Most of us, human and machine alike, stop when we encounter an obstacle on the way toward a goal. Not only does the Roomba plow right into the obstacle, she doesn’t stop. She pauses, reorients herself toward another direction, and keeps on working. And she does this over and over until the room is clean.
In any startup, pivoting is inevitable at some point. It’s not a matter of if, it’s when. Unfortunately, the pivot has become so successful that many entrepreneurs pivot too early, before they hit a wall.

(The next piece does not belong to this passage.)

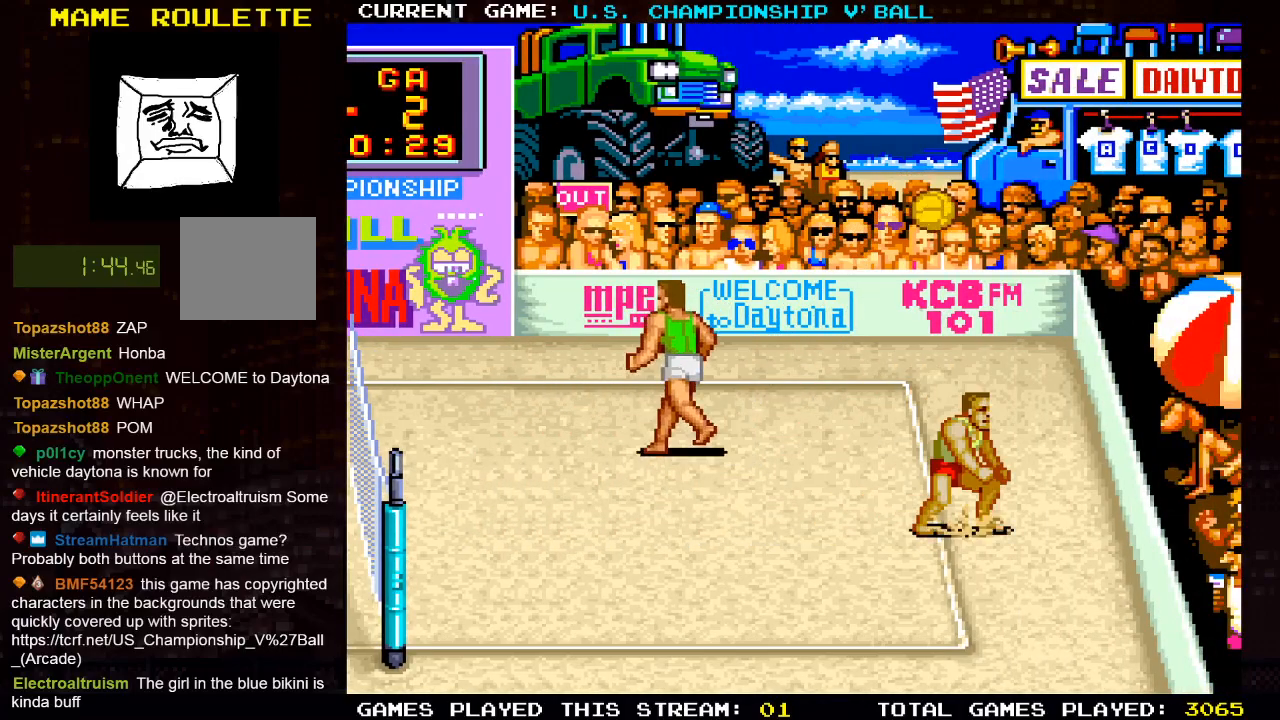
{"buttons": [], "left_stick": "center", "right_stick": "center", "events": []}
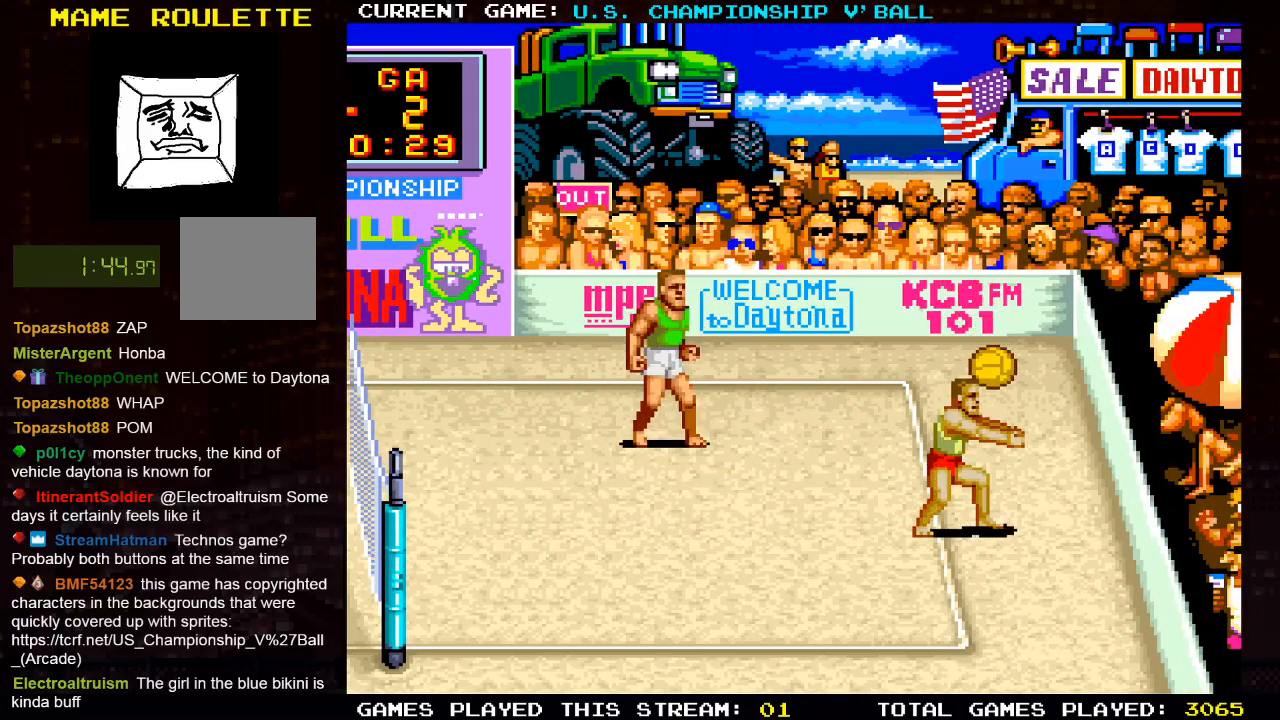
{"buttons": [], "left_stick": "center", "right_stick": "center", "events": []}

Roomba is the perfect example of how to keep progressing toward a goal. Go until you can’t go anymore, pause, reestablish a different path, keep working. So many hugely successful businesses were successful because they pivoted — YouTube, Yelp, Shopify — but, had they not already been moving, they would not have had the opportunity to hit a wall, pause, and pivot.
The corners are important
The most successful people I know are painstakingly thorough when it counts. My Roomba recognizes that cleaning the floor is not just about making sure the center of the floor is sparkly. She cleans the corners of the room as well. She doesn’t just clean the corners, she focuses on the corners.
Why is this important in entrepreneurship? The dirt in the corners tends to multiply. In your company, if there are small things that you identify that can be cleaned up, it’s likely that if you don’t address them, they’ll spill out onto the main floor of your business.
It’s easy to focus on the macro, to maximize productivity, and to sweep any issues that are in the “corner” of our vision under the proverbial rug (pun intended). Here’s the thing — people notice this. The companies that sweat the small stuff, the ones that give extra attention to the small details, are the ones that enjoy the greatest successes.
One of my favorite examples of detail-oriented success is that of Richard Branson and the Virgin Atlantic salt and pepper shakers. People were stealing windmill-shaped salt and pepper shakers from Virgin flights — to the tune of $3 million. But, rather than remove the shakers, Branson chose to write “Pinched from Virgin Atlantic” on the bottom and quickly created a brilliant marketing scheme.
Whether it’s personally replying to the one disgruntled customer’s email, stamping a witty quote on the bottom of your packaging, or any other detail, in any startup, the smallest details can yield the biggest outcomes.
As I watch my Roomba complete her work, I send this wish to all of you entrepreneurs: May you work to clean the corners of your startup, pause and pivot when encountering obstacles, and maintain grace on the top and grind on the bottom.